The solution is not to address every issue at once, but to stabilise the system in a defined sequence.
1. Control Time
Establish a stable, achievable review schedule
The starting point is to ensure that demand can be met within available capacity.
This requires:
Smoothing PR demand across the year
Defining a steady release of cases into the system
Aligning intake with completion capacity
Building buffer to absorb delays
Without this, backlogs are inevitable regardless of process quality.
2. Control Flow
Ensure work progresses and completes at a steady rate
Once demand is stabilised, the focus shifts to how work moves through the system.
Key disciplines:
Limit work-in-progress
Prioritise completion over starting new work
Actively manage case ageing
Use case management to control daily priorities
The objective is consistent throughput, not maximum activity.
3. Manage Variability
Handle simple and complex cases differently
Periodic Reviews vary significantly in complexity. Treating all cases the same reduces efficiency.

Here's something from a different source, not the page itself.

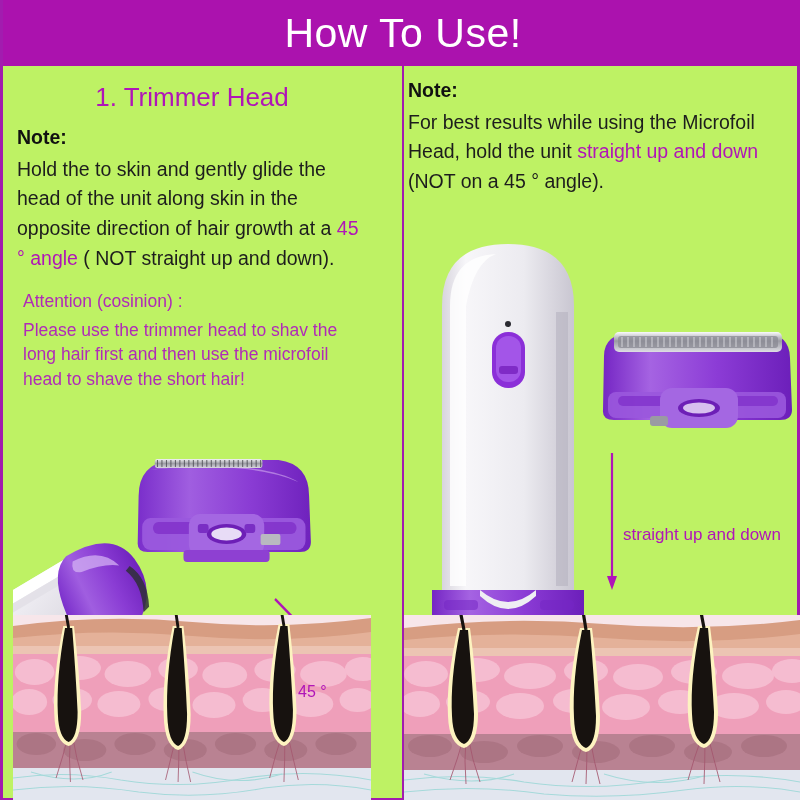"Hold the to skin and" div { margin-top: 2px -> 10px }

A structured approach includes:
Segmenting cases by complexity
Allocating capacity accordingly
Creating differentiated handling paths
This improves predictability and protects flow.
4. Redefine the Work
Shift from re-onboarding to targeted update
Periodic Reviews should not replicate onboarding.
Instead:
Focus on what has changed since the last review
Apply risk-based refresh principles
Minimise unnecessary data collection
Reducing effort per case increases overall system capacity.
5. Optimise Client Interaction
Reduce dependency on client response
Client responsiveness is inherently variable and must be actively managed.
Effective approaches include:
Using public or paid data sources where appropriate
Limiting client requests to essential information
Managing outreach timelines and follow-ups
The aim is to reduce reliance on external response wherever possible.
6. Enable Structured Exit
Provide clear paths for cases that cannot complete
Not all reviews will be completed within the required timeframe.
The system must support:
Early identification of at-risk cases
Defined escalation points
Offboarding decisions with sufficient lead time
Controlled use of deferrals and exceptions
This prevents cases from becoming overdue without resolution.
7. Maintain Alignment Over Time
Continuously balance demand and capacity
Once stabilised, the system must be actively maintained.
This involves:
Monitoring throughput and cycle times
Adjusting release rates as demand changes
Rebalancing capacity across teams
Refining segmentation and handling models
The goal is a system that remains stable without periodic remediation.
The Outcome
When designed in this way, Periodic Reviews become:
Predictable in delivery
Controlled in volume
Efficient in execution
Aligned to risk requirements
Key Principle
Periodic Reviews are solved by designing for flow, not by increasing effort.
The Underlying Issue
Periodic Reviews are not failing because the work is too complex or the standards are too high.
They are failing because they are managed as a process, rather than designed as a system.
Periodic Reviews are a time-bound, capacity-constrained flow problem with external dependencies. Demand is predictable, capacity is limited, work is variable, and progress depends on client responsiveness.
Without managing these dynamics, overdue reviews are not an exception—they are inevitable.